* [Verilen metin]:
Şehrin ana meydanı olan Presernov Trg‘ı kendinize merkez alırsanız nehrin Tivoli Parkı‘nı da kapsayan batı tarafını ve Ljubljanski Grad (Ljubljana Kalesi)’ı kapsayan doğu tarafını arşın arşın ara sokaklara gire çıka gezebilirsiniz.
Presernov Meydanı ve Franciscan Kilisesi

Presernov Meydanı Ljubljana’nın merkezi noktası. Bu noktayı kendinize referans alarak tüm şehri gezebilirsiniz. Meydanın en ikonik yapılarından biri tabii ki Ljubljana’nın en ünlü kilisesi olan pembe tonlarındaki Franciscan Kilisesi.
Triple Bridge
Presernov Trg karşısında yer alan en büyük ve en ünlü köprülerden biri olan Triple Bridge (Tromostovje). Adından anlaşılacağı üzere üç farklı köprünün birleşiminden oluşan bu köprü farklı meydanları birbirine bağlıyor. Aynı zamanda ortasından nehir geçen şehirlere hasta olduğum gibi Ljubljna’da da Ljubljanica Nehri üzerindeki en ünlü köprülerden biri Triple Bridge. Nehir kenarı cafeler, restoranlar ve barlar ile güzel vakit geçirmek için oldukça fazla seçenek sunuyor. Hele de bahar ve yaz aylarında gittiyseniz neredeyse oturacak yer bulmak bile oldukça zor olabiliyor.
Kongresni Meydanı

Bu kez Triple Bridge’in batı yakasını turlayıp Kongresni Trg‘da buluyoruz kendimizi. Kongresni Trg da şehrin ana meydanlarından bir tanesi. Burada da bir yanda elfler bir yanda itfaiyecilerle göz göze gelip meydandan görünen Ljubljana Kalesi manzarasını içimize çekiyoruz. Nehir kenarından bir diğer ünlü köprü olan Dragon Bridge‘e doğru yürüyüşümüze devam ediyoruz.

* [Alıştırmalar]:
1) Ljubljana gezi metnine göre Franciscan Kilisesi hangi renk tonlarındadır?
2) Ljubljana gezi metnini son cümlesinden sonra devam ettirin.

* [Liste]:
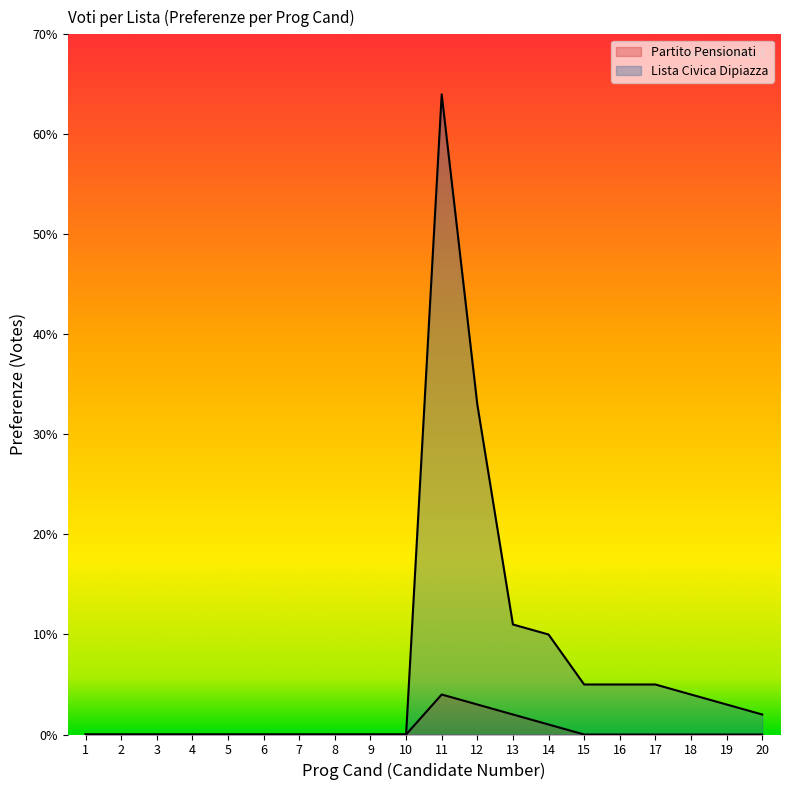

Where is the first local maximum for Partito Pensionati?

11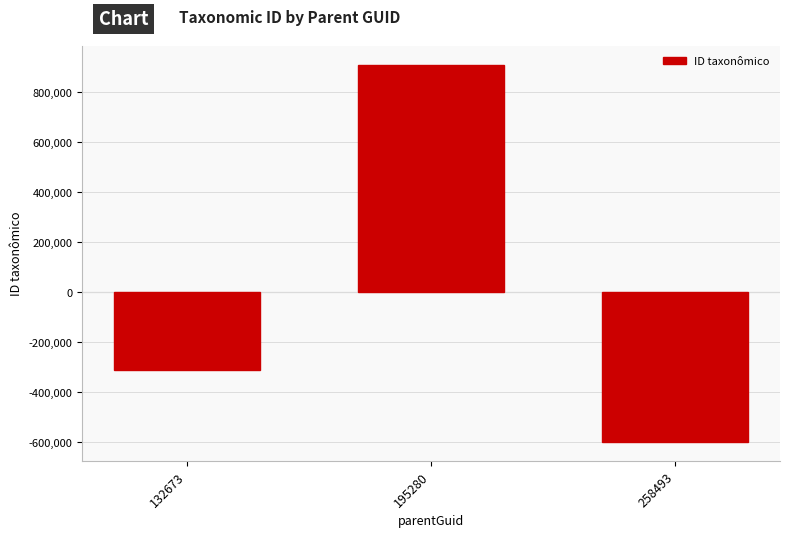

Reading left to right, what are all the values shown in this chart?

132673=-309495.7	195280=908080.3	258493=-598584.7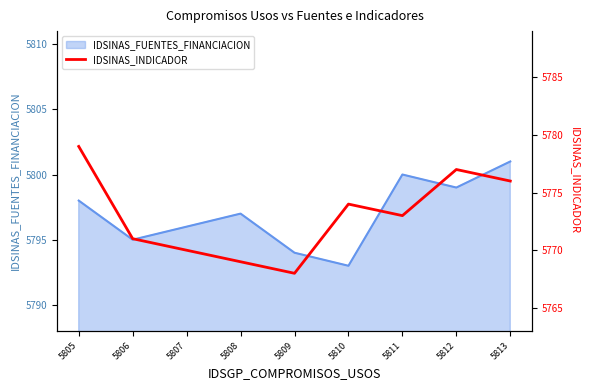

Does the chart display data point markers on the line(s)?

No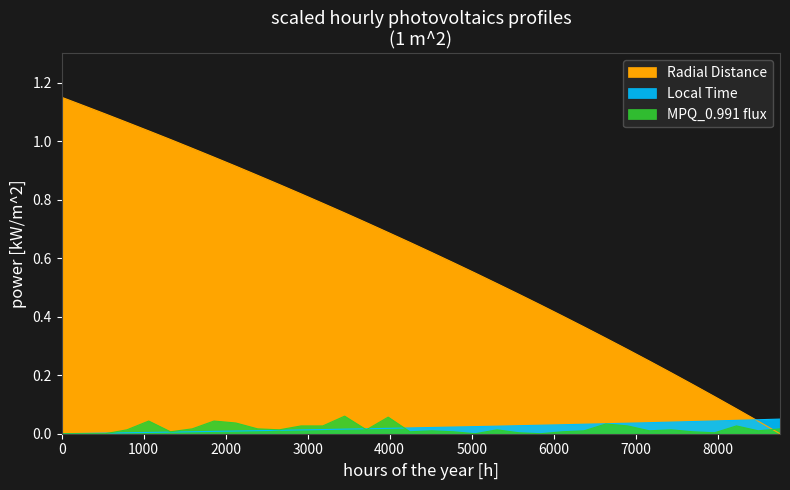

True or false: MPQ_0.991 and Radial_Distance intersect in this chart.

True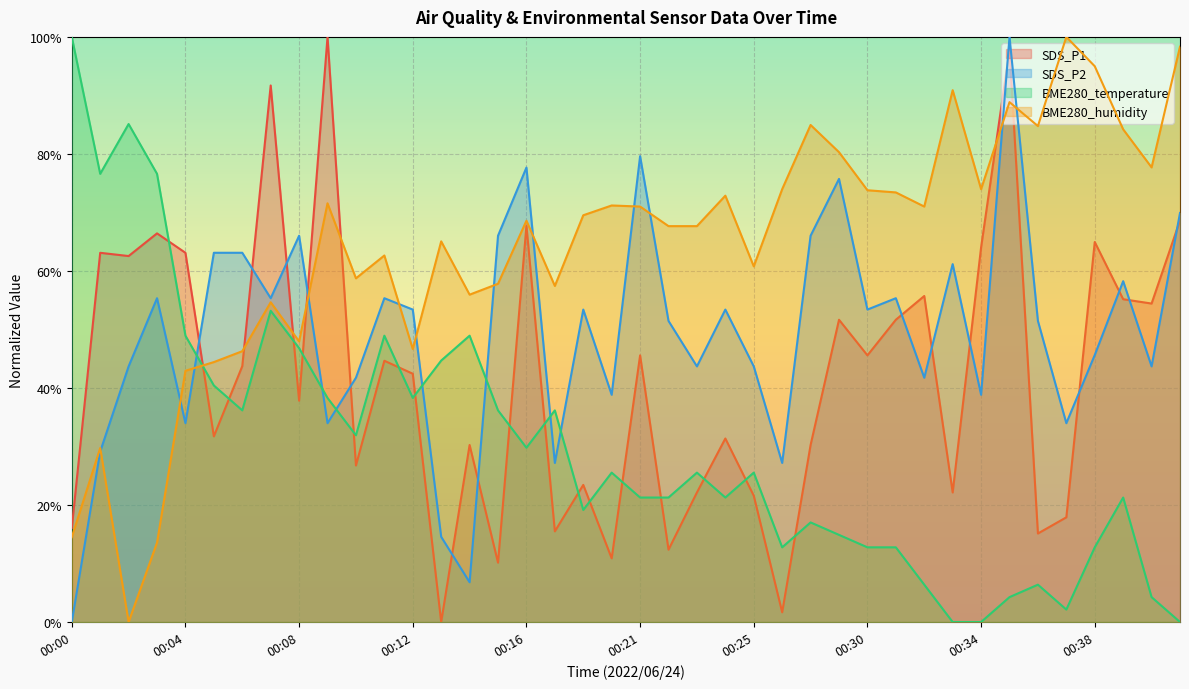

True or false: SDS_P2 and BME280_temperature intersect in this chart.

True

* [Alıştırma cevapları]:
1) Pembe tonlarındadır.

2)
Dragon Bridge

Köprünün her iki başında ikişer tane olmak üzere, dört adet ejderha heykeli olan Dragon Bridge üzerinde minik minik ejderhacıklar sıralanmaya devam ediyor. Ljubljana’nın en ikonik yerlerinden biri olan bu köprüyü fotoğraflamadan döneni dövüyorlarmış:) Şehrin simgesinin Ejderha olmasının üzerine de birçok şehir efsanesi var.
Ljubljana Kalesi

Dragon Bridge’i arkamızda bırakarak benim ısrarlarıma dayanamayarak Ljubljana Kalesi‘ne çıkmak üzere girişteki teleferik bankosunun önüne geliyoruz. Eşim daha önce çıktığı ve pek anlam veremediğini söylediği için biraz isteksiz de olsa, ben “yapılacaklar liste”mde olan bu mekanı görmeden ayrılmak istemiyorum 🙂 Kaleye sadece tek yön teleferik bileti alarak çıkıyoruz. Kalenin içinde biraz turlayıp şehir manzarasını panaromik olarak gördükten sonra tepeden aşağıya doğru yürüyüşe geçiyoruz.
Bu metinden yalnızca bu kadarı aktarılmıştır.